• U.S.

Press: Christmas Annuals

4 minute read
TIME

For most proper British magazines, their Christmas number is the climax of the year. By last week, most major British magazines had shipped out their cheery, dowdy Christmas annuals to make the Holidays complete for homesick Britons all over the world. Heading the list was the venerable funnybook Punch, with its Almanack for 1937, which was like any other issue of Punch except that it had a cover in color by Ernest Howard (“When We Were Very Young”) Shepard, many a color page inside.
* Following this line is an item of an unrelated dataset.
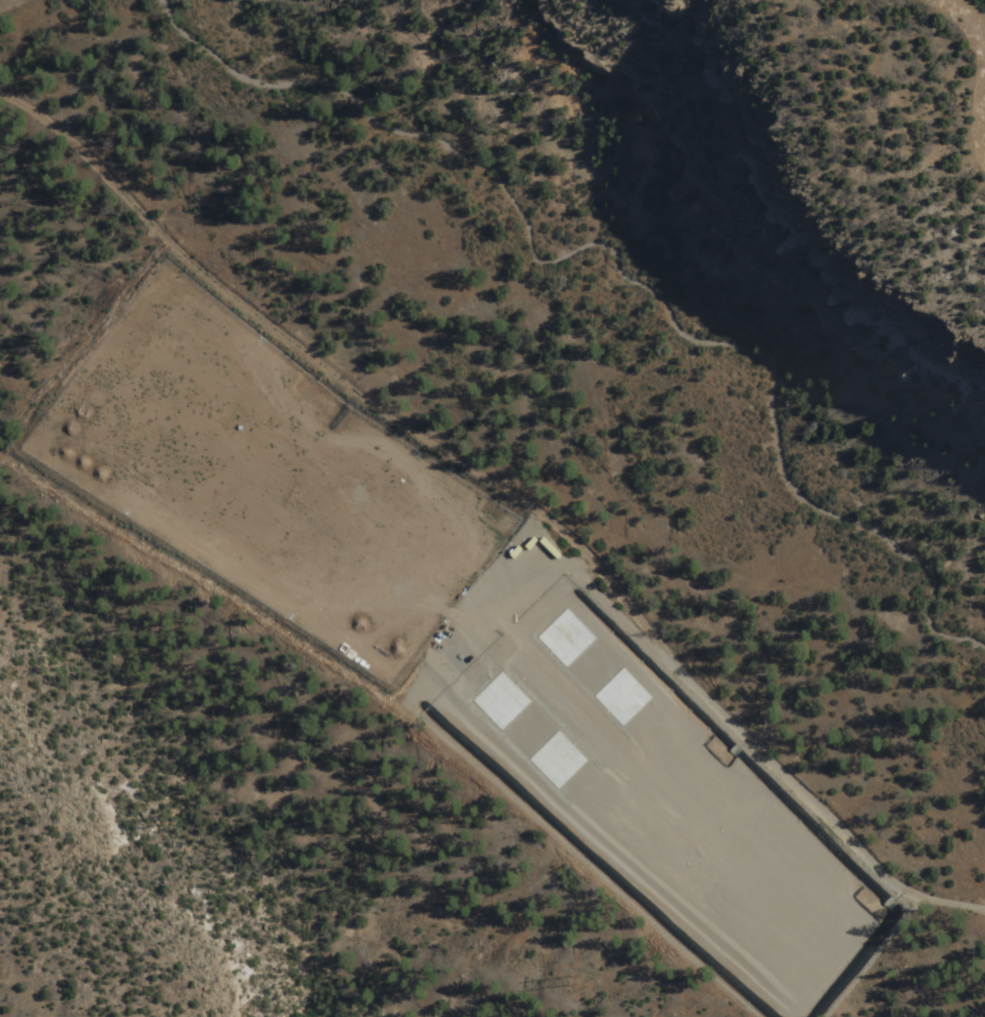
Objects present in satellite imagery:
road: (969, 23)
road: (984, 146)
parking lot: (280, 482)
road: (505, 492)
Like its rival, Sketch, the Toiler combined fiction and fun in its Christmas annual. Both magazines had colored centre spreads, Tatter’s by Comic Artist Henry Mayo Bateman, who contributed “The Gigolo Who Refused to Dance”; Sketch’s by the late Sporting Artist Cecil Aldin who drew a Dickensian “Christmas Coach Crossing Marlborough Downs.” With art lovers, Sketch went one up by giving away a colored insert of “Ballet” by Dame Laura Knight, A. R. A. The London Sphere’s Christmas annual featured the Victoria & Albert Museum’s wax “Nativity,” while the Illustrated London News had 27 color pages and some of the world’s most brilliant whiskey advertising.
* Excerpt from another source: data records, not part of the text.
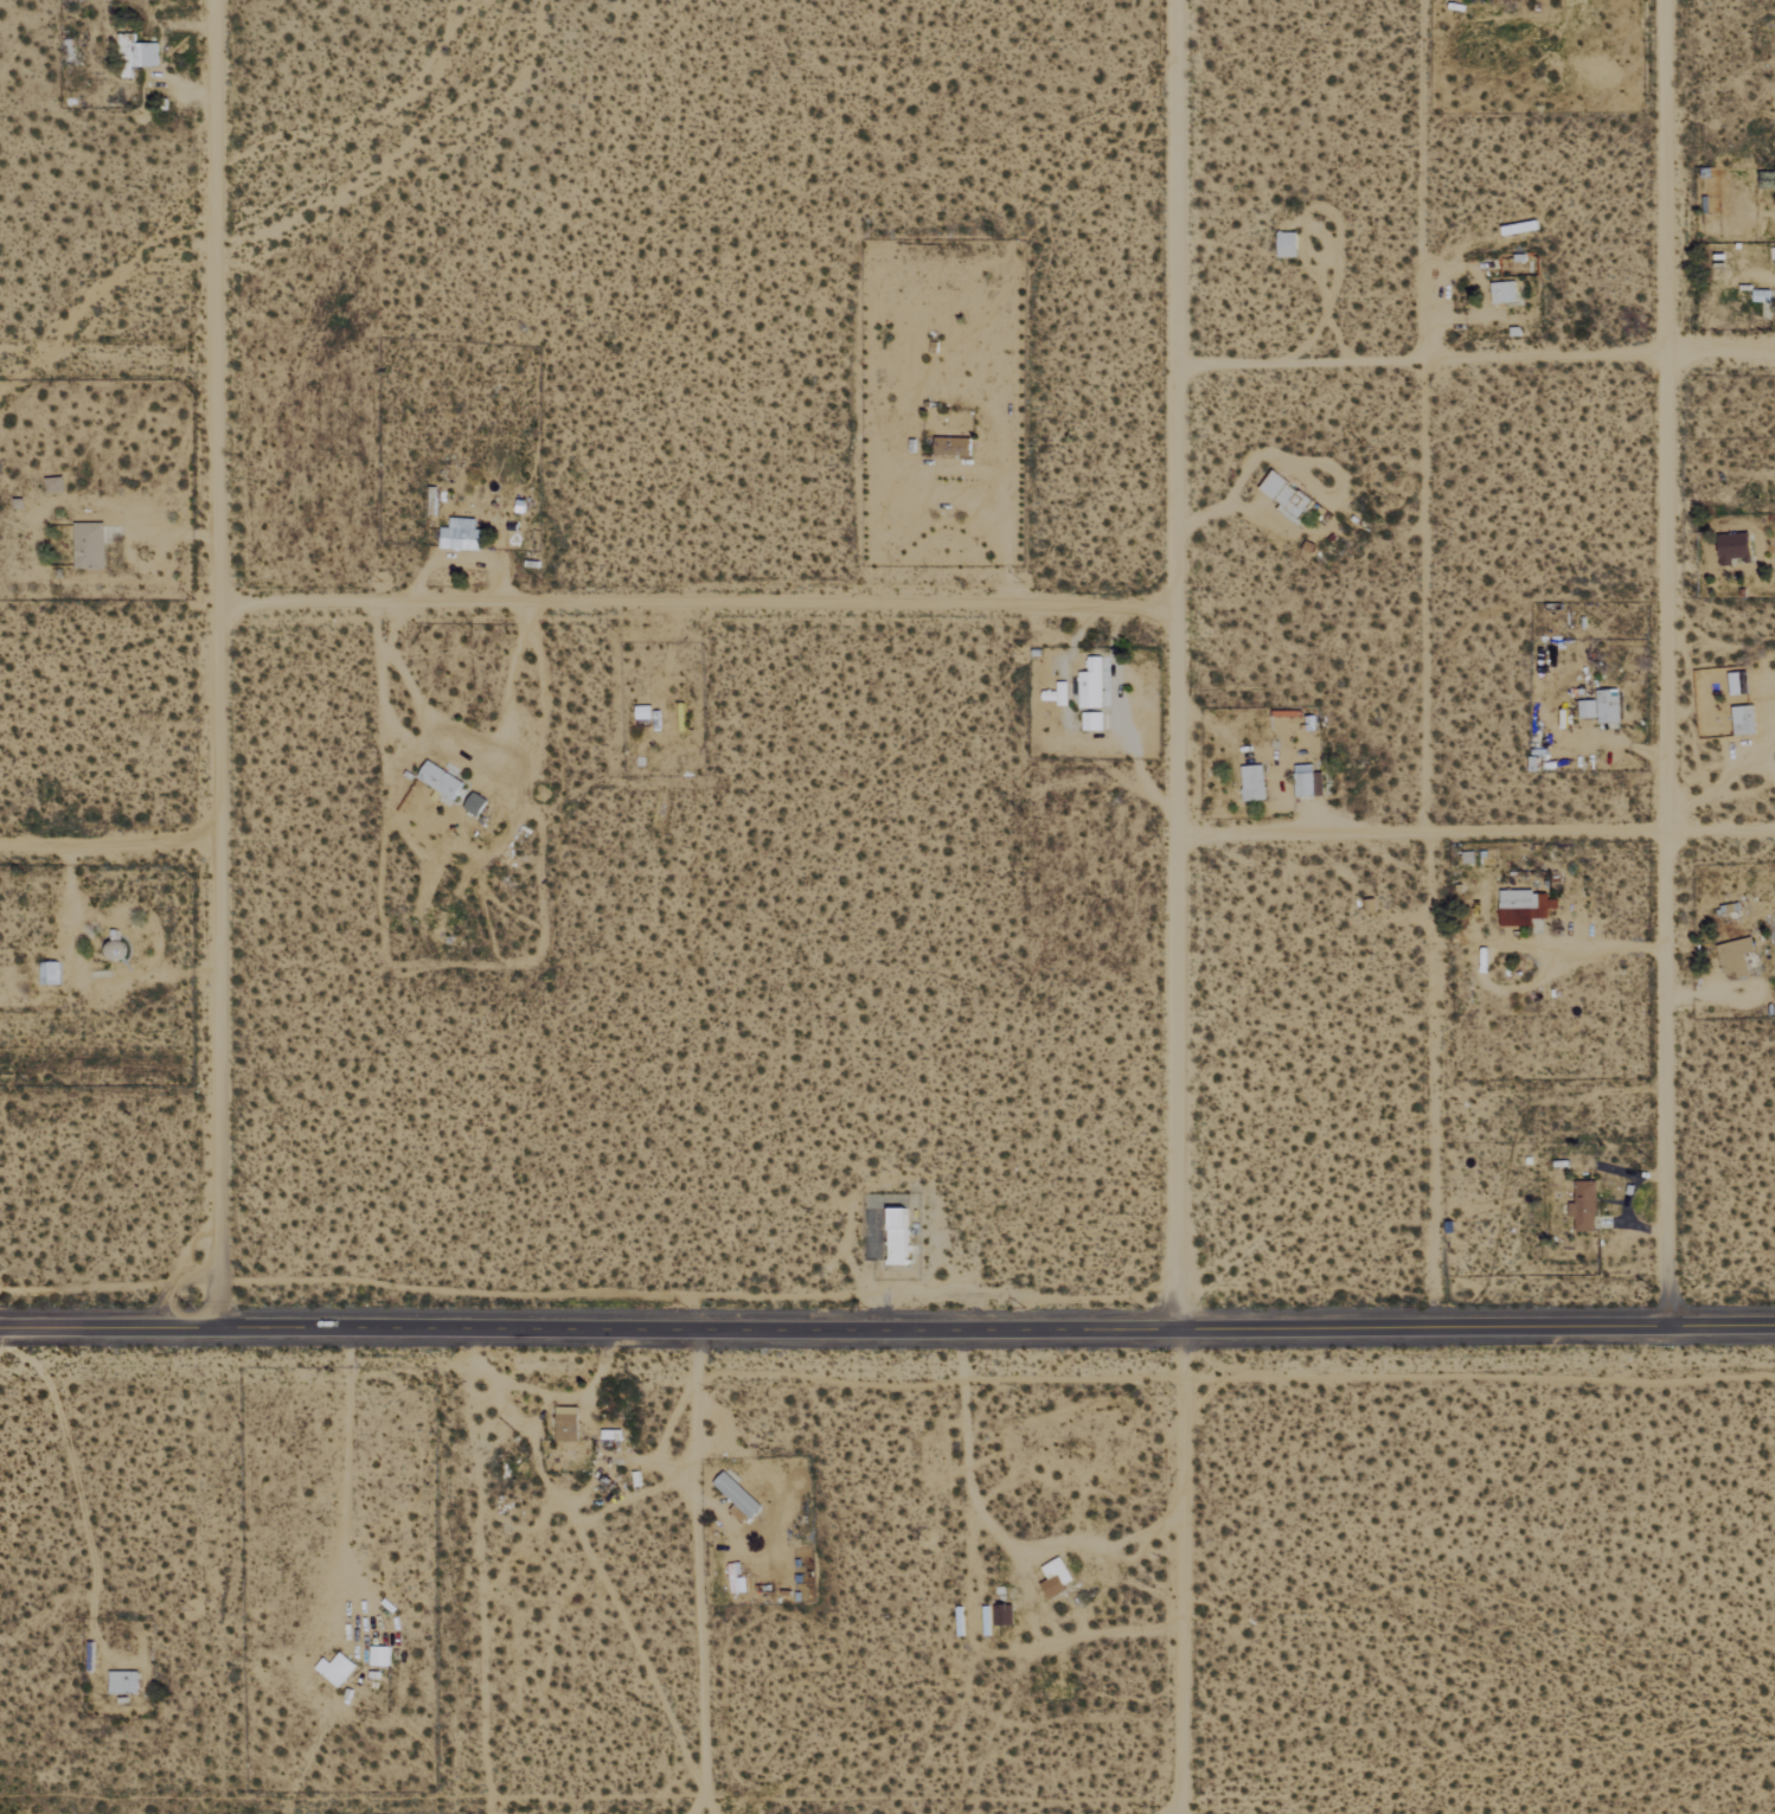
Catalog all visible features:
building: (137, 55)
road: (214, 302)
road: (1477, 363)
building: (952, 446)
building: (54, 485)
building: (1287, 497)
building: (461, 535)
building: (88, 546)
building: (1734, 548)
road: (691, 606)
road: (1665, 662)
road: (1170, 664)
building: (1091, 685)
building: (1059, 694)
building: (1602, 707)
building: (1092, 722)
road: (215, 729)
building: (440, 780)
building: (1308, 782)
building: (1253, 783)
building: (475, 804)
road: (1472, 830)
road: (109, 852)
building: (1524, 907)
building: (1736, 956)
building: (49, 973)
road: (216, 1090)
building: (1584, 1207)
building: (899, 1237)
road: (1475, 1323)
road: (588, 1329)
building: (567, 1424)
building: (737, 1497)
road: (1176, 1571)
road: (701, 1572)
building: (1055, 1578)
building: (737, 1586)
building: (1003, 1615)
building: (379, 1656)
building: (335, 1669)
building: (123, 1682)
Most famed of British annuals is probably the children’s Chatterbox, which for well-brought-up English and American moppets has long been a Christmas staple. This year Chatterbox was issued by London’s Dean & Son, Ltd., who acquired it from the family of its late Editor Frederick Joseph Harvey Darton. Founder of Chatterbox was the Rev. Erskine Clark who started it in St. Paul’s shadow in 1866 passed it on to Editor Darton when he died in 1901. In the monthly Chatterbox, Canon Clark hoped to get children’s minds off “bad stories.” He succeeded so well that the bound volume of Chatterbox became a Christmas gift necessary in England to parents & children alike.

Peak circulation of the Chatterbox annual came in 1920 when 148,000 copies went to British girls & boys, 12,000 to children in America and the Dominions. Last year the monthly issues were discontinued, but the Chatterbox annual is still printed like a bound volume of a magazine, so that the instalments of serial stories are scattered piecemeal throughout the book. For Christmas 1936, Dean & Son have printed 30,000 copies of Chatterbox. In keeping with the times it features streamlined trains and aviation, but still carries old-fashioned school & cricket stories.

This year not an English magazine but one of William Randolph Hearst’s publishing properties furnished the newest entrant n the Christmas annual field. Celebrating its birthday, Manhattan’s 90-year-old Town & Country came out with a handsome 204-page issue, largest in its history, billed as America’s “First Christmas Annual.” Featured was a nostalgic article on old-time college proms by Town & Country’s fashion editor, Mrs. Chester La Roche, sister of Cinemactress Rosalind Russell; descriptions by Sportsman Foxhall Keene of his 18 injuries sustained in sport; and a two-page, full-color spread of “The First Christmas” by Gentile da Fabriano in the Uffizi Gallery in Florence.

For this Christmas annual, Town & Country printed more copies (40,200), booked more advertisements (101 pages),’ than for any issue in its 90-year life. * Oldest of the Hearst magazines, Town & Country was bought by Mr. Hearst in 1925 from the Stuyvesant Co. Last year the magazine acquired a new editor in the person of Henry Adsit Bull, young Harvardman who once bested Edward VIII as Prince of Wales in a pillow fight. A socialite like his managing editor, lank and witty Joseph Bryan III, suave “Harry” Bull appointed an art director of major talent in Louis-Marie Eude, a shy, monocled Frenchman who lost a leg in the War, gives Town & Country’s make-up a unique and endless variety of pictorial effects.

* Lost to Town &-Country was one account: that of Mrs. Norman Thomas, who last month discovered that the magazine was owned by William Randolph Hearst, regretfully withdrew the advertising of her kennels where she raises pedigreed cocker spaniels.